August 9, 2025
Loans

New-Car Loans With $1,000+ Monthly Payment Hits New Record in Q2 2025


New-car financing trends hit fresh record highs in Q2 2025, as shoppers stretched their budgets to manage ongoing affordability challenges, according to analysis from Edmunds.

$1,000+ monthly payments are reaching new highs: The share of new-car buyers committing to monthly payments of $1,000 or more hit an all-time high of 19.3% in Q2 2025, compared to 17.7% in Q1 2025 and 17.8% in Q2 2024.

More buyers are opting for extended loan terms than ever before: Edmunds analysts said 84-month+ loans set a new record in Q2 2025, accounting for 22.4% of new-vehicle financing — up from 20.4% in Q1 2025 and 17.6% a year ago.

Bigger loans are becoming the new normal: The average amount financed for new-vehicles climbed to $42,388 in Q2 2025, an all-time high, up from $41,473 in Q1 2025 and $40,873 in Q2 2024.

Shoppers are putting less money down: The average down payment for new-car purchases was $6,433 in Q2 2025, down from $6,511 in Q1 2025 and $6,579 in Q2 2024.

0% finance deals sink below 1% for the first time ever: In Q2 2025, 0% finance deals accounted for 0.9% of new-vehicle loans — the lowest share Edmunds has on record since 2004 and down from 1% in Q1 2025 and 2.9% in Q2 2024.

Interest rates remain historically high: The average new-vehicle annual percentage rate (APR) in Q2 2025 was 7.2%, compared to 7.1% in Q1 2025 and 7.3% in Q2 2024.

“It would be easy to assume that tariffs are already reshaping the market, but the reality is that the record-breaking trends we saw in the second quarter are reflective of more consumers opting for maxed-out term lengths despite vehicle prices remaining steady,” said Ivan Drury, Edmunds’ director of insights.
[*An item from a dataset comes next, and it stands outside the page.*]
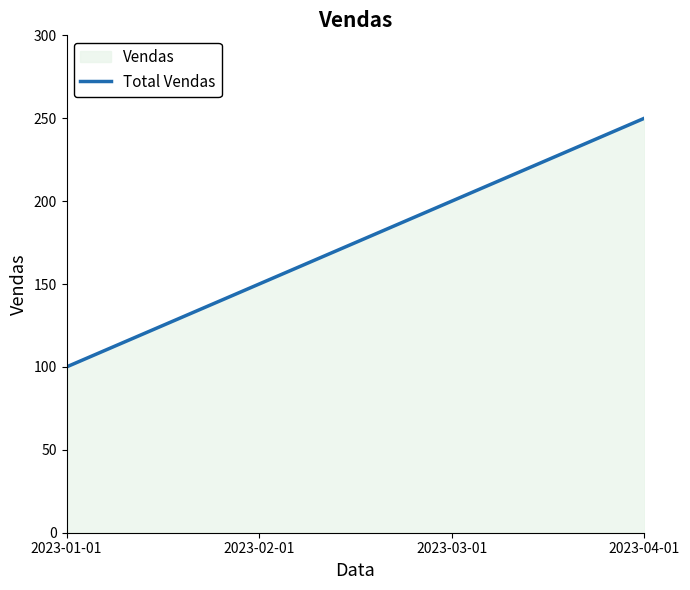

How many categories are shown in the chart?

4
“It’s clear that buyers are pulling the few levers they can control to manage affordability, whether that’s by taking on longer loans, financing more or putting less money down — even if some of those decisions increase their total costs,” Drury added. “Consumers are continuously stretching to afford new vehicles in this market, and while tariffs haven’t directly driven these Q2 numbers, they’re certainly not going to make things any easier for shoppers moving forward.”

Underwater Car Loans Also Rising

In a separate report, Edmunds said a growing share of car owners are finding themselves underwater on their auto loans.

Q2 2025 data from Edmunds shows:

More than one in four new vehicle trade-ins are underwater, a four-year high. 26.6% of trade-ins toward new-car purchases had negative equity, up from 26.1% in Q1 2025 and 23.9% in Q2 2024. This is the highest share Edmunds has on record since Q1 2021, when 31.9% of new-car trade-ins were upside down.

Many Americans with upside-down car loans are thousands in the red. The average amount owed on upside-down loans was $6,754, down slightly from Q1 2025’s $6,880 but up from Q2 2024’s $6,255.

A growing share of underwater car owners are dragging major debt into their next vehicle purchase.

32.6% of underwater trade-ins had between $5,000 and $10,000 in negative equity, compared to 31.9% in Q1 2025 and 30.2% in Q2 2024.

23.4% owed more than $10,000, compared to 24.5% in Q1 2025 and 20.7% in Q2 2024.

7.7% owed more than $15,000, compared to 8.4% in Q1 2025 and 6.8% in Q2 2024.

“Consumers being underwater on their car loans isn’t a new trend, but the stakes are higher than ever in today’s financial landscape,” said Drury. “Affordability pressures, from elevated vehicle prices to higher interest rates, are compounding the negative effects of decisions like trading in too early or rolling debt into a new loan, even if those choices may have felt manageable in years past.”